Historians have grappled with this question of how queer and transgender lives—for want of less anachronistic terms—were recorded in colonial texts, from travel literature to official documents like police registers.
We need to pay attention to the “form” of the colonial archive, as Ann Laura Stoler has put it: how documents such as registers were classified, circulated and filed away. Examination of these archival practices highlights the processes by which some forms of knowledge were invested with authority—and thus disseminated and preserved. But it also illuminates documents that didn’t quite fit colonial assumptions and were not widely circulated. Such documents contain valuable fragments of the lives of marginalised, gender non-conforming people. Indeed, “registers of eunuchs” were marginal documents: they were rarely sent to the NWP provincial headquarters, let alone to Calcutta or London, and the only surviving examples can be found in the Allahabad Regional Archives.
Registers were intended to be formulaic documents that could provide a uniform picture of the Hijra population, but this frequently failed. The number of “eunuchs” district authorities registered differed considerably between districts—from three people in Kumaon to close to 100 in Aligarh—depending on Indian and British officials’ perceptions and predilections. District officials often failed to follow instructions on how to record Hijra lives, dispensing with some mandated categories of information and instead inserting novel classifications, often because colonial categories did not fit local social groupings.
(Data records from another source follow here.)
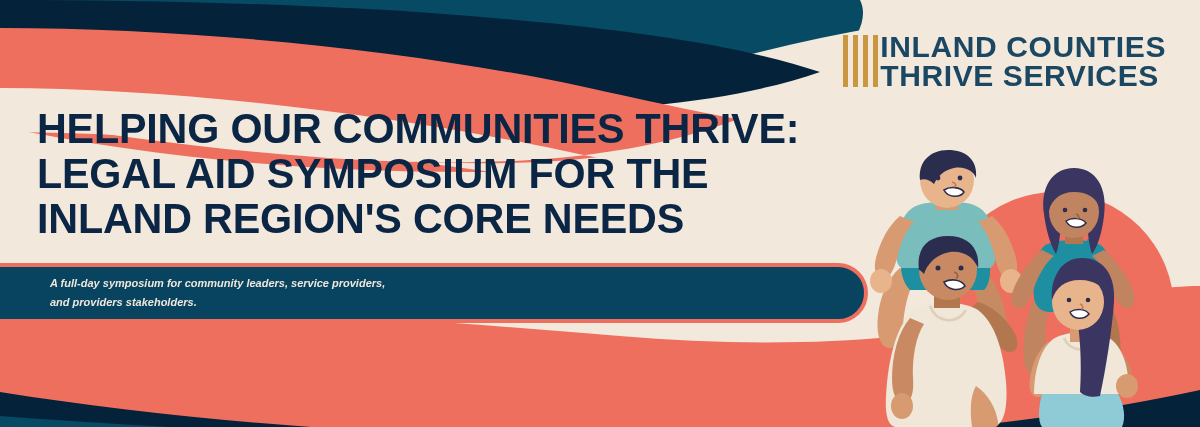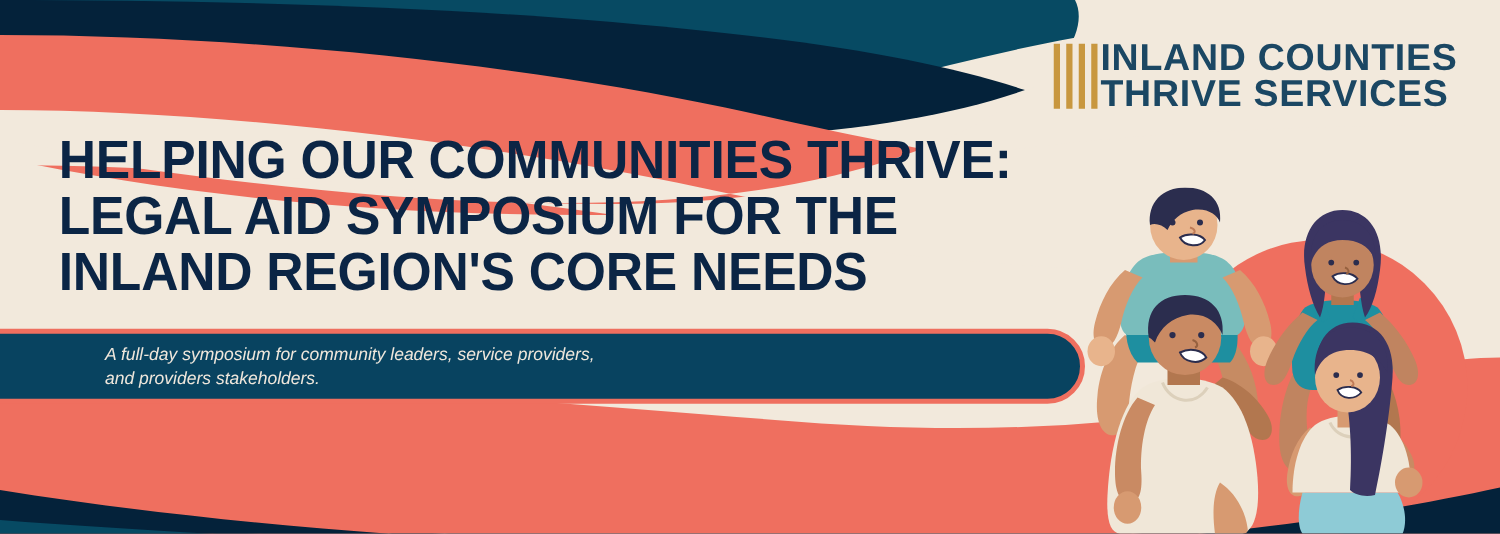--- a/index.html
+++ b/index.html
@@ -54,21 +54,21 @@
     font-weight: bold;
     font-size: 30px;
     letter-spacing: 0.6px;
     color: #1B4763;
     white-space: nowrap;
   }
 
   
   #headline {
     position: absolute;
-    left: 47px;
+    left: 37px;
     top: 106px;
     width: 830px;
   }
   #headline .hl {
     display: block;
     font-family: "Liberation Sans Narrow", "Liberation Sans", sans-serif;
     font-weight: bold;
     font-size: 43px;
     line-height: 45px;
     letter-spacing: -0.2px;
@@ -86,27 +86,27 @@
     width: 908px;
     height: 60px;
     background: #084360;
     border: 4px solid #EF6F5F;
     border-radius: 34px;
     box-sizing: border-box;
     display: flex;
     align-items: center;
   }
   #subtitle-text {
-    margin-left: 120px;
+    margin-left: 86px;
     font-family: "Liberation Sans", sans-serif;
     font-style: italic;
-    font-size: 14px;
+    font-size: 11px;
     line-height: 19px;
     color: #EFE7DC;
-    font-weight: 400;
+    font-weight: 700;
     max-width: 600px;
   }
   #subtitle-text .l {
     display: block;
     white-space: nowrap;
   }
 
   
   #illustration {
     position: absolute;

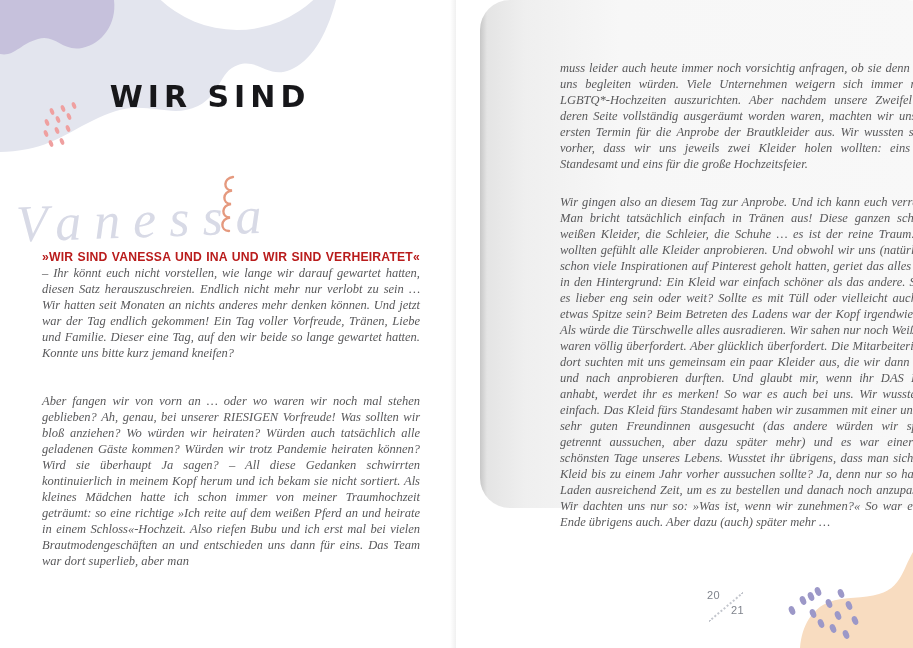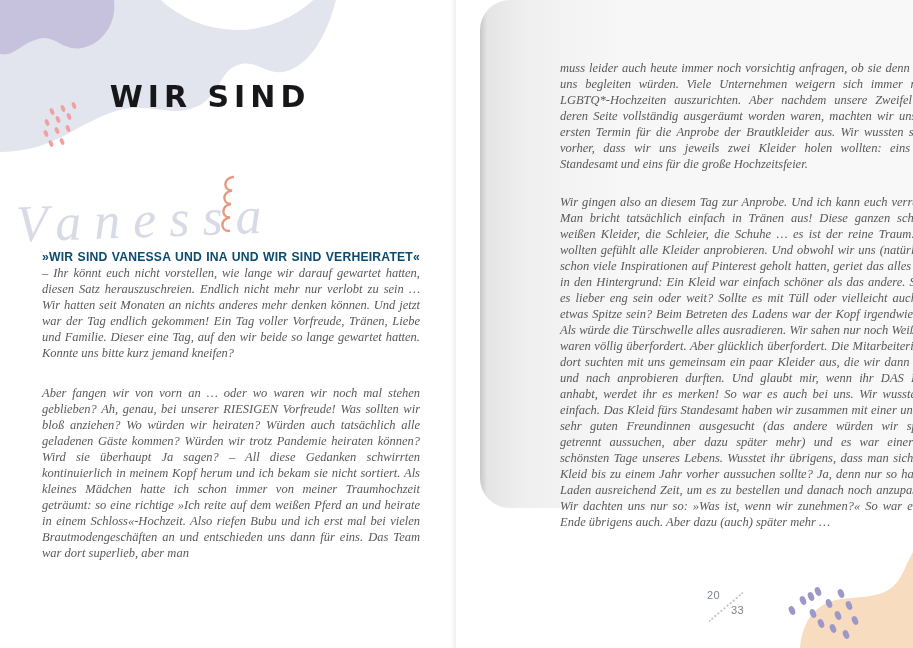--- a/index.html
+++ b/index.html
@@ -36,26 +36,26 @@
     transform:rotate(-2deg);white-space:nowrap;
   }
   
   .body-para{
     position:absolute;width:378px;
     font-size:12.5px;line-height:16px;color:#58585a;
     font-style:italic;text-align:justify;z-index:1;
     -webkit-hyphens:auto;hyphens:auto;
   }
   .para-left-1{left:42px;top:236px;}
-  .para-left-2{left:42px;top:372px;}
+  .para-left-2{left:42px;top:380px;}
   .para-right-1{left:80px;top:47px;}
   .para-right-2{left:80px;top:181px;}
   .lead{
     font-family:"Liberation Sans",sans-serif;font-style:normal;font-weight:700;
-    font-size:12.2px;letter-spacing:0.2px;color:#0c4a6e;
+    font-size:12.2px;letter-spacing:0.2px;color:#b91c1c;
   }
   
   .pagenum{
     position:absolute;font-family:"Liberation Sans",sans-serif;
     font-size:11px;font-weight:400;color:#7f838c;letter-spacing:0.5px;z-index:2;
   }
   .pagenum.verso{left:227px;top:589px;}
   .pagenum.recto{left:251px;top:604px;}
   .page-slash{
     position:absolute;left:224px;top:606px;width:44px;height:0;
@@ -107,21 +107,21 @@
     <svg class="peach-svg" width="457" height="648" viewBox="0 0 457 648" aria-hidden="true">
       <path fill="#f8dcc0" d="M457,537 C442,534 434,548 426,566 C418,584 412,590 399,594 C384,599 364,596 349,602 C332,609 322,625 320,648 L457,648 Z"></path>
     </svg>
 
     <p class="body-para para-right-1">muss leider auch heute immer noch vorsichtig anfragen, ob sie denn auch uns begleiten würden. Viele Unternehmen weigern sich immer noch, LGBTQ*-Hochzeiten auszurichten. Aber nachdem unsere Zweifel von deren Seite vollständig ausgeräumt worden waren, machten wir unseren ersten Termin für die Anprobe der Brautkleider aus. Wir wussten schon vorher, dass wir uns jeweils zwei Kleider holen wollten: eins fürs Standesamt und eins für die große Hochzeitsfeier.</p>
 
     <p class="body-para para-right-2">Wir gingen also an diesem Tag zur Anprobe. Und ich kann euch verraten: Man bricht tatsächlich einfach in Tränen aus! Diese ganzen schönen weißen Kleider, die Schleier, die Schuhe … es ist der reine Traum. Wir wollten gefühlt alle Kleider anprobieren. Und obwohl wir uns (natürlich!) schon viele Inspirationen auf Pinterest geholt hatten, geriet das alles total in den Hintergrund: Ein Kleid war einfach schöner als das andere. Sollte es lieber eng sein oder weit? Sollte es mit Tüll oder vielleicht auch mit etwas Spitze sein? Beim Betreten des Ladens war der Kopf irgendwie leer. Als würde die Türschwelle alles ausradieren. Wir sahen nur noch Weiß und waren völlig überfordert. Aber glücklich überfordert. Die Mitarbeiterinnen dort suchten mit uns gemeinsam ein paar Kleider aus, die wir dann nach und nach anprobieren durften. Und glaubt mir, wenn ihr DAS Kleid anhabt, werdet ihr es merken! So war es auch bei uns. Wir wussten es einfach. Das Kleid fürs Standesamt haben wir zusammen mit einer unserer sehr guten Freundinnen ausgesucht (das andere würden wir später getrennt aussuchen, aber dazu später mehr) und es war einer der schönsten Tage unseres Lebens. Wusstet ihr übrigens, dass man sich sein Kleid bis zu einem Jahr vorher aussuchen sollte? Ja, denn nur so hat der Laden ausreichend Zeit, um es zu bestellen und danach noch anzupassen! Wir dachten uns nur so: »Was ist, wenn wir zunehmen?« So war es am Ende übrigens auch. Aber dazu (auch) später mehr …</p>
 
     <div class="page-slash"></div>
     <span class="pagenum verso">20</span>
-    <span class="pagenum recto">33</span>
+    <span class="pagenum recto">21</span>
 
     
     <span>
       <i class="dot purple" style="left:309px;top:606px"></i>
       <i class="dot purple" style="left:320px;top:596px"></i>
       <i class="dot purple" style="left:328px;top:592px"></i>
       <i class="dot purple" style="left:330px;top:609px"></i>
       <i class="dot purple" style="left:335px;top:587px"></i>
       <i class="dot purple" style="left:338px;top:619px"></i>
       <i class="dot purple" style="left:346px;top:599px"></i>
The register for Muzaffarnagar district, for instance, included biographies of one or two paragraphs for each registered person. British officials in Muzaffarnagar had argued that the local “eunuchs” were not criminal or sexually immoral and thus should not be registered under the 1871 CTA. To justify this position, an Indian police Inspector, Nurayan Singh, produced relatively detailed life histories of local “eunuchs.”
Singh’s biographies suggested that there were multiple pathways into the nineteenth century Hijra community and that Hijras were initiated at a range of ages. Ameer Bux was reportedly fourteen when she was initiated and her future chela (disciple), Pearee, was initiated in her late teens or early twenties. In contrast, another Muzaffarnagar “eunuch,” Kureemun, was apparently kidnapped at the age of seven and sold to a “eunuch” within the much wider trade in child slaves in India. Moreover, multiple Hijra embodiments are mentioned on the registers, including “Born Eunuch,” suggesting that being “born a Hijra” was an important identity, as it is for Hijras today. And yet the tension between the colonial categories of “eunuch” and “Hijra” remains, largely obscuring the actual self-identifications of these criminalised people.
The Hijra community fortunately survived this colonial project of elimination. And yet Hijras have continued to be criminalised by postcolonial South Asian states. If passed, the Indian government’s Transgender Person Protection of Rights bill will prohibit Hijras from “begging” for badhai, a key cultural practice and necessary source of income for impoverished Hijras. The legislation also perpetuates a long history of denying Hijras official acknowledgement of their self-defined gender identities, in this case, through the certification of transgender identity by bureaucrats, doctors and psychiatrists. As trans activist Abhina Aher stated, “Why do I need someone to affirm my gender?”